The 6S RNA is a global transcriptional regulator in bacteria with a role in the adaptation to stationary phase. It binds to the housekeeping σ factor (σA) in the RNA polymerase holoenzyme and thereby preventing the polymerase from binding to DNA promoters that require σA for transcription. The identification of 6S RNA in mycobacteria has been an enigma [100]. We predicted the presence of genes homologous to the Ms1 RNA gene in all Mmuc- and Mneo-clade members. In other bacteria the level of 6S RNA increases when the cells enter stationary phase [100]. Our data showed that the level of Ms1 RNA in MmucT cells is significantly higher in stationary phase compared to exponential phase in keeping with what has been reported for MtbH37Rv and MsmegMC2-155 [75, 101]. Moreover, Hnilicová et al. [75] provided data suggesting that Ms1 RNA binds to the RNA polymerase core enzyme and not to any of the σ factors, including σA. Searching for the presence of the Ms1 RNA gene among the Actinobacteria reveals that homologs are present in several species (Fig. 7a; Additional file 4: Figure S12). The gene synteny for 6S RNA in S. coelicolor [74, 102] and the Ms1 RNA gene in mycobacteria are similar. Together this suggests that Ms1 RNA might be a 6S RNA variant that interacts with RNA polymerase and thereby affect the expression of genes; however, whether it has the same function as 6S RNA in other bacteria remains to be deciphered (see [75]). In this context, the level of Ms1 RNA accumulates upon infection of mice lungs. Also, overexpression of Ms1 RNA in MtbH37Rv affects the levels of roughly 300 genes [93, 101]. Hence, like 6S RNA, Ms1 RNA appears to be a global regulator with a role in adaptation to stationary phase and growth inside the host cells.

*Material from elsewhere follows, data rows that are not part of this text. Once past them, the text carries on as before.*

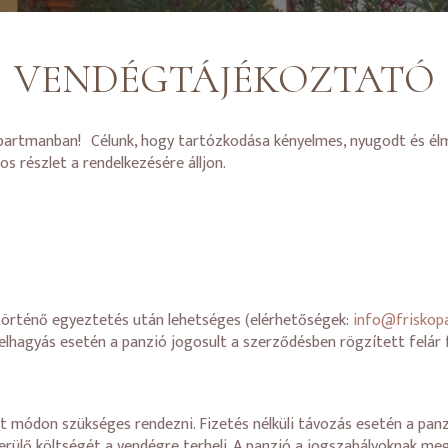
VENDÉGTÁJÉKOZTATÓ
Apartmanban! Célunk, hogy tartózkodása kényelmes, nyugodt és él
 részlet a rendelkezésére álljon.
 történő egyeztetés után lehetséges (elérhetőségek:
info@friskop
hagyás esetén a panzió jogosult a szerződésben rögzített felár 
t módon szükséges rendezni. Fizetés nélküli távozás esetén a panzi
ülő költségét a vendégre terheli. A panzió a jogszabályoknak megf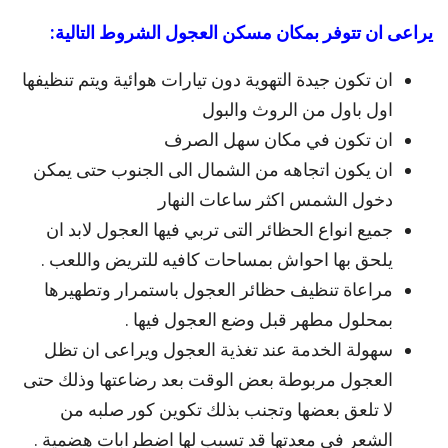
يراعى ان تتوفر بمكان مسكن العجول الشروط التالية:
ان تكون جيدة التهوية دون تيارات هوائية ويتم تنظيفها
اول باول من الروث والبول
ان تكون في مكان سهل الصرف
ان يكون اتجاهه من الشمال الى الجنوب حتى يمكن
دخول الشمس اكثر ساعات النهار
جميع انواع الحظائر التى تربي فيها العجول لابد ان
يلحق بها احواش بمساحات كافيه للتريض واللعب .
مراعاة تنظيف حظائر العجول باستمرار وتطهيرها
بمحلول مطهر قبل وضع العجول فيها .
سهولة الخدمة عند تغذية العجول ويراعى ان تظل
العجول مربوطة بعض الوقت بعد رضاعتها وذلك حتى
لا تلعق بعضها وتجنب بذلك تكوين كور صلبه من
الشعر فى معدتها قد تسبب لها اضطرابات هضمية .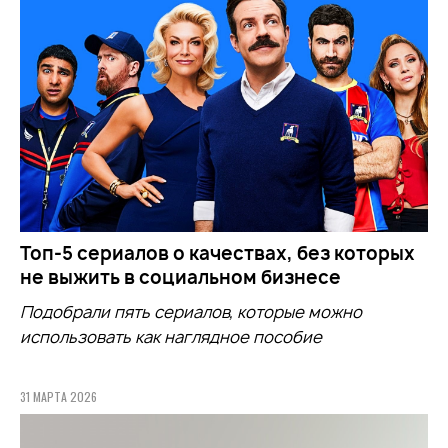
Топ-5 сериалов о качествах, без которых
не выжить в социальном бизнесе
Подобрали пять сериалов, которые можно
использовать как наглядное пособие
31 МАРТА 2026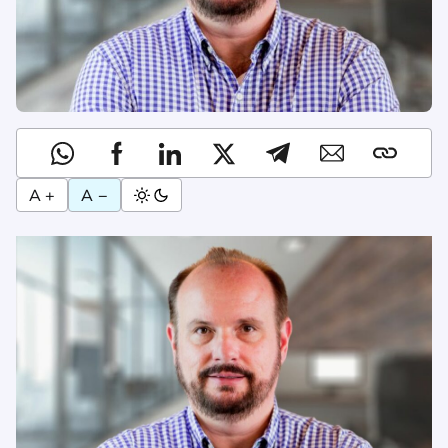
A +
A −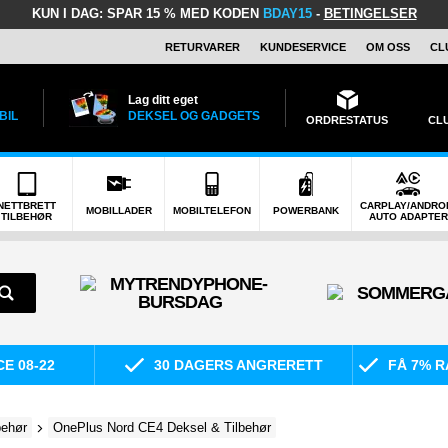
KUN I DAG:
SPAR 15 % MED KODEN
BDAY15
-
BETINGELSER
RETURVARER
KUNDESERVICE
OM OSS
CL
Lag ditt eget
BIL
DEKSEL OG GADGETS
ORDRESTATUS
CL
NETTBRETT
CARPLAY/ANDRO
MOBILLADER
MOBILTELEFON
POWERBANK
TILBEHØR
AUTO ADAPTER
E 08-22
30 DAGERS ANGRERETT
FÅ 7% R
behør
OnePlus Nord CE4 Deksel & Tilbehør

We also identified another known and conserved gene close to the Ms1 RNA gene in the Mmuc- and Mneo-clade members, the 6C RNA gene for which we have little functional information. Its location is conserved relative to the Ms1 RNA gene among different Actinobacteria and the level of 6C RNA is higher in MmucT cells in stationary phase compared to exponentially growing cells, albeit not as pronounced as for Ms1 RNA. The expression of 6C RNA has also been detected in other mycobacteria, Cornynebacterium glutamicum and S. coelicolor [76, 77, 103, 104]. In S. coelicolor, 6C RNA is upregulated during development/sporulation and it has been discussed that it reflects dormancy and slower metabolism [76]. For C. glutamicum, it is suggested to be involved in the SOS response and possibly also in the control of cell division as well as the GlxR, a regulator of carbon source metabolism and energy conversion, regulatory network [77, 105]. The role of mycobacterial 6C RNA is unknown but from the discussion above it is conceivable that it is involved in regulating cell shape and development including dormancy and spore formation in mycobacteria [97, 98], for a review see [99]. Clearly, deciphering the functions of these (and other) ncRNAs will provide information about the way mycobacteria adapts to different growth conditions and perhaps also in relation to cell differentiation.

Conclusions

The genome sizes for Mmuc- and Mneo-clade members range between 5.4 to 6.5 Mbp and phages, IS elements, horizontally transferred tRNA gene clusters, and phage-derived ncRNAs have likely influenced the evolution of the Mmuc- and Mneo-clades. While the number of predicted coding sequences correlates with genome size, the number of tRNA coding genes does not. Among the Mmuc- and Mneo-clade members, 39 tRNA genes are common. Members of the Mmuc-clade harbor several tRNA genes that have been acquired through HGT. The majority of the tRNA genes in mycobacteria are transcribed from single genes. As in other mycobacteria tRNA charging of asparagine and glutamine is accommodated using the tRNA-dependent amidotransferase pathway (Adt) in the Mmuc- and Mneo-clade members. The levels of RNase P RNA (essential for the processing of tRNAs), tmRNA, and 4.5S RNA are higher at stationary phase compared to exponentially growing cells. Two new and horizontally transferred ncRNAs are present and expressed in Mmuc-clade members. The levels of the ncRNAs, 6C RNA and Ms1 RNA, are higher in cells at stationary phase compared to exponentially growing cells. The Ms1 RNA likely represents a mycobacterial 6S RNA variant. The evolutionary routes for the ncRNAs RNase P RNA, tmRNA and Ms1 RNA are different from that of the core genes.